Package Details: wine-git 9.19.r0.g7ee99608f46-1

Git Clone URL: https://aur.archlinux.org/wine-git.git (read-only, click to copy)
Package Base: wine-git
Description: A compatibility layer for running Windows programs (git version)
Upstream URL: https://www.winehq.org/
Keywords: windows wine
Licenses: LGPL-2.1-or-later
Conflicts: bin32-wine, wine, wine-wow64
Provides: bin32-wine, wine, wine-wow64
Replaces: bin32-wine
Submitter: None
Maintainer: dbermond
Last Packager: dbermond
Votes: 86
Popularity: 0.000026
First Submitted: 2007-07-18 16:01 (UTC)
Last Updated: 2024-10-06 15:02 (UTC)

Required by (379)

Sources (3)

Latest Comments

« First ‹ Previous 1 2 3 4 5 6 7 8 9 10 .. 15 Next › Last »

dbermond commented on 2018-07-03 17:12 (UTC)

@Enverex If you are building with avx support enabled then you're modifying the default Arch Linux build flags. By doing this you're pretty aware of the issues that it can cause (like the one you're having). Users wanting the most vanilla experience should 1) not modify the build flags, and/or 2) build the package in a clean chroot. It's user reponsibility to control the build flags, unless some major intervention is required.

Forcedly disabling avx support is not a good idea. Firstly, because it's not intended to use avx by default in any way (due to the default Arch build flags being x86_64 generic ones). Secondly, because it will impact users that want to benefit from avx support. Thirdly, because this is affecting only your application. If it would be a broad wine issue affecting a huge amount of applications, then well, we could disable avx here, but this is not the case.

I suggest you to fill a bug report in upstream wine saying that you're having issues in your application when avx is enabled, instead of asking for forcedly disabling avx here.

Enverex commented on 2018-06-29 12:49 (UTC)

@dbermond - Wine will literally just crash if it tries to use it, there is no benefit to leaving it enabled. You have 2 possible situations:

  1. The user doesn't have an AVX capable CPU, the flag won't do anything because AVX was never supported in the first place.

  2. The user has an AVX capable CPU. As soon as Wine tries to use AVX, Wine will crash. Adding the flag negates this situation.

Essentially leaving AVX enabled will do nothing other than cause Wine to crash whenever it's used (universally, until it's fixed upstream, if that will actually happen). There is zero positive to enabling the flag (which will be enabled by default for anyone using native or CPU specific compiler flags).

But it's up to you.

dbermond commented on 2018-06-05 15:26 (UTC)

@Enverex I don't think it's a good idea to force users to compile without avx support. It can be a user choice to use avx.

Enverex commented on 2018-06-04 14:32 (UTC)

@dbermond - I've actually tracked down the real reason now. It will technically affect anyone with an AVX capable processor but only triggers in very rare circumstances: https://bugs.winehq.org/show_bug.cgi?id=45289

May be worth adding "-mno-avx" to C/XXFLAGS in the build section somewhere to negate it.

dbermond commented on 2018-06-03 02:28 (UTC)

@Enverex I'm glad that you found the answer. But yes, this package is the same as wine from the official repositories, except for being the development version.

Packages from the official repositories are built in a clean chroot to avoid linking against undesired libraries and other interferences that may occur. For example, in a chroot it will not link against any nvidia specific library that the user might have installed. In order to better reproduce the official repository package, the user should build it in a clean chroot. And as you know, official repository packages are built with generic x86_64 compiler flags, and this can also cause runtime differences.

Enverex commented on 2018-06-02 22:25 (UTC) (edited on 2018-06-02 23:07 (UTC) by Enverex)

Cemu crashes in Mario Kart 8 with this (even when set to the 3.9 release commit specificall) but not the stock repo Wine.

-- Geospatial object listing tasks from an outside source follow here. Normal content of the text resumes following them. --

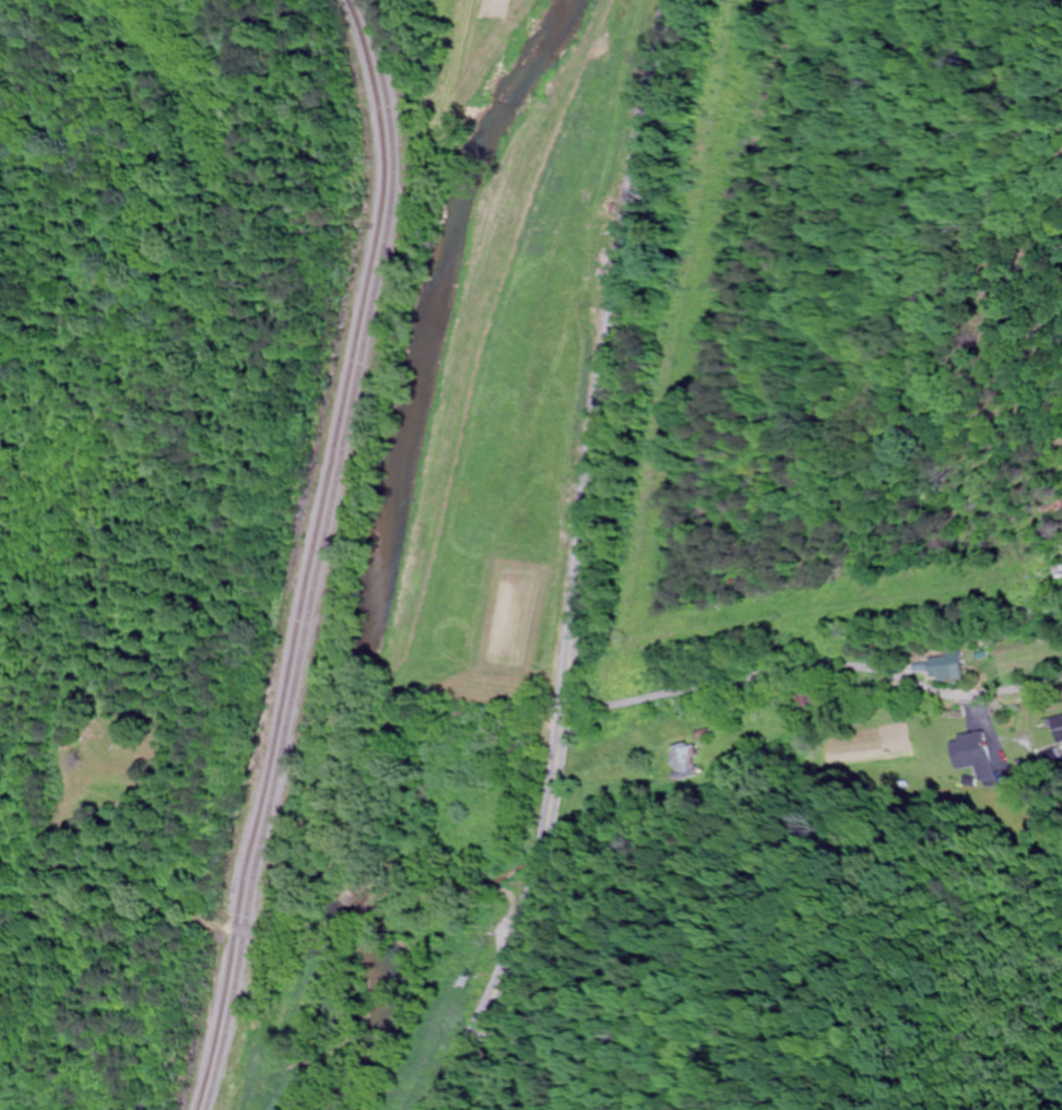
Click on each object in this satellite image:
river: (379, 553)
railway: (321, 554)
road: (577, 564)
road: (812, 653)
building: (947, 668)
building: (1058, 729)
park: (109, 731)
building: (972, 756)
building: (686, 763)

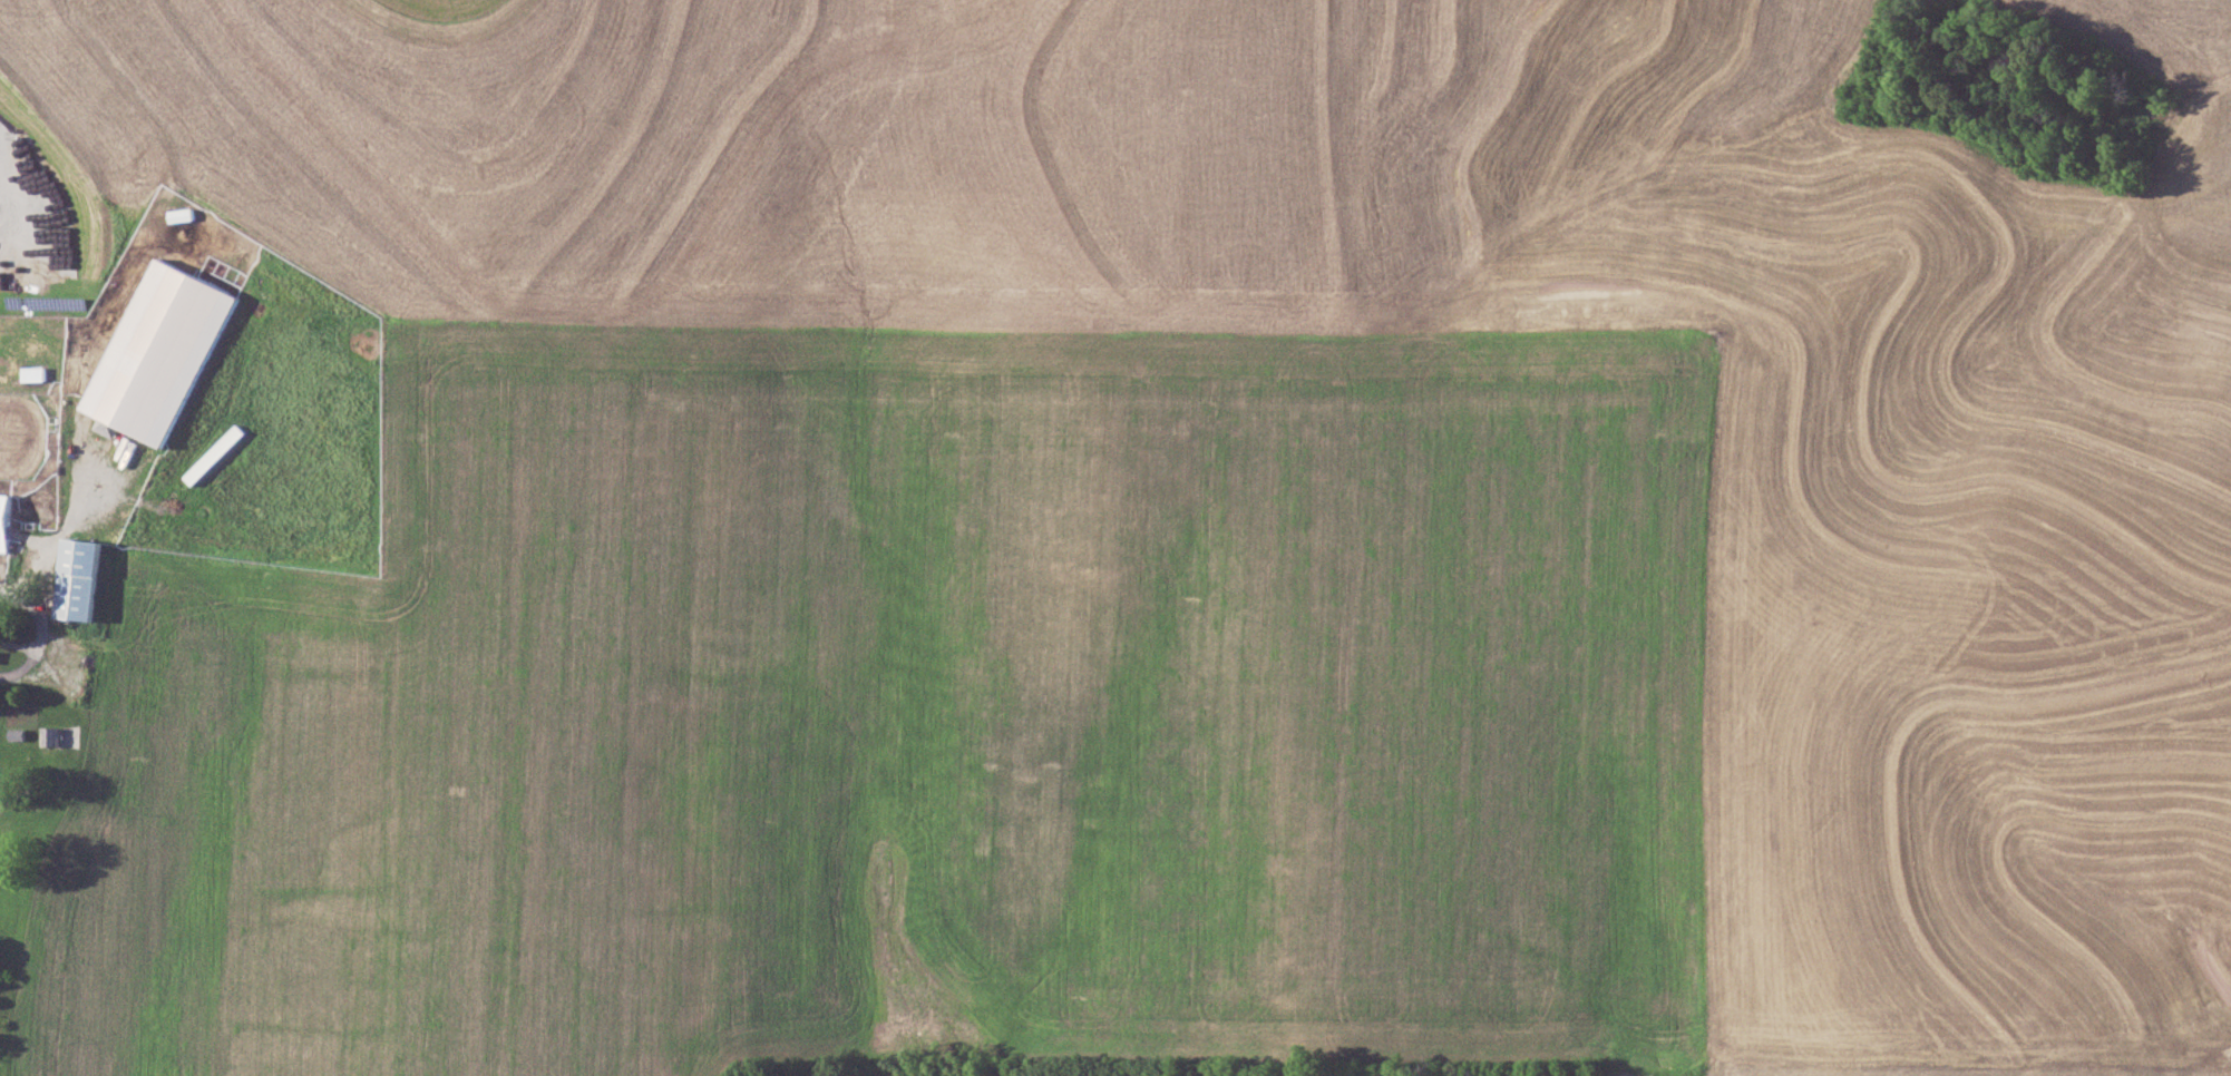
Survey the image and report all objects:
building: (161, 353)
building: (211, 457)
building: (81, 576)
road: (44, 624)
building: (51, 734)
road: (1, 796)

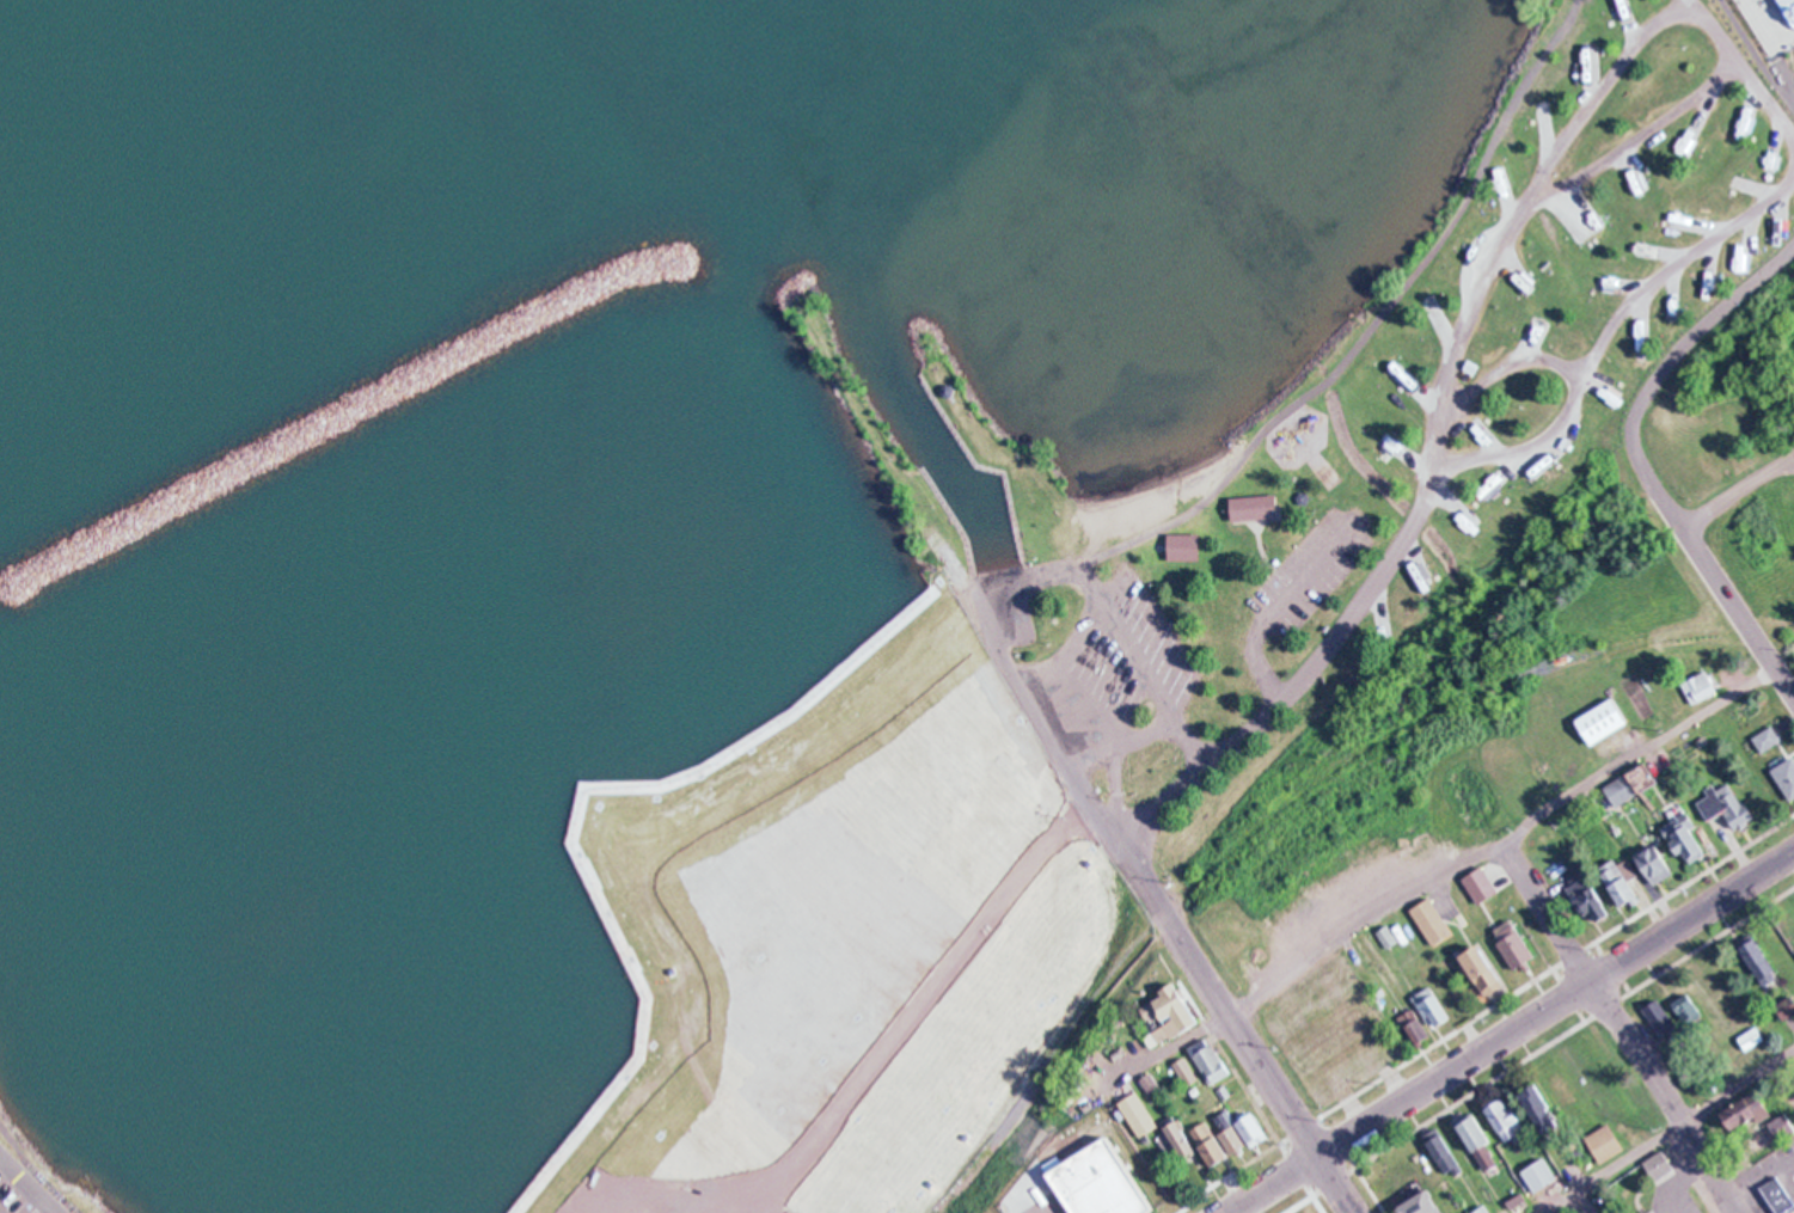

The actual build looks pretty much the same between this and the stock Arch repo version. Is there anything else different in the build script here that could be responsible for this different behaviour?

EDIT: Looks like it may be a GCC issue. It only happens if compiled with -march=native (i7-8700K).

dbermond commented on 2017-12-11 19:26 (UTC)

@EndlessEden Segfault at compile time? Package is building fine for me.

EndlessEden commented on 2017-12-11 09:03 (UTC)

i segfault with this. idk why...

dbermond commented on 2017-10-10 20:35 (UTC)

I'm maintaining this package now. After some cleanups, it's now building and working fine. Enjoy.

Vash63 commented on 2017-09-28 06:09 (UTC)

Follow up - #2 below was fixed, I can now build and use wine-git when removing the Flex.patch and with no other changes.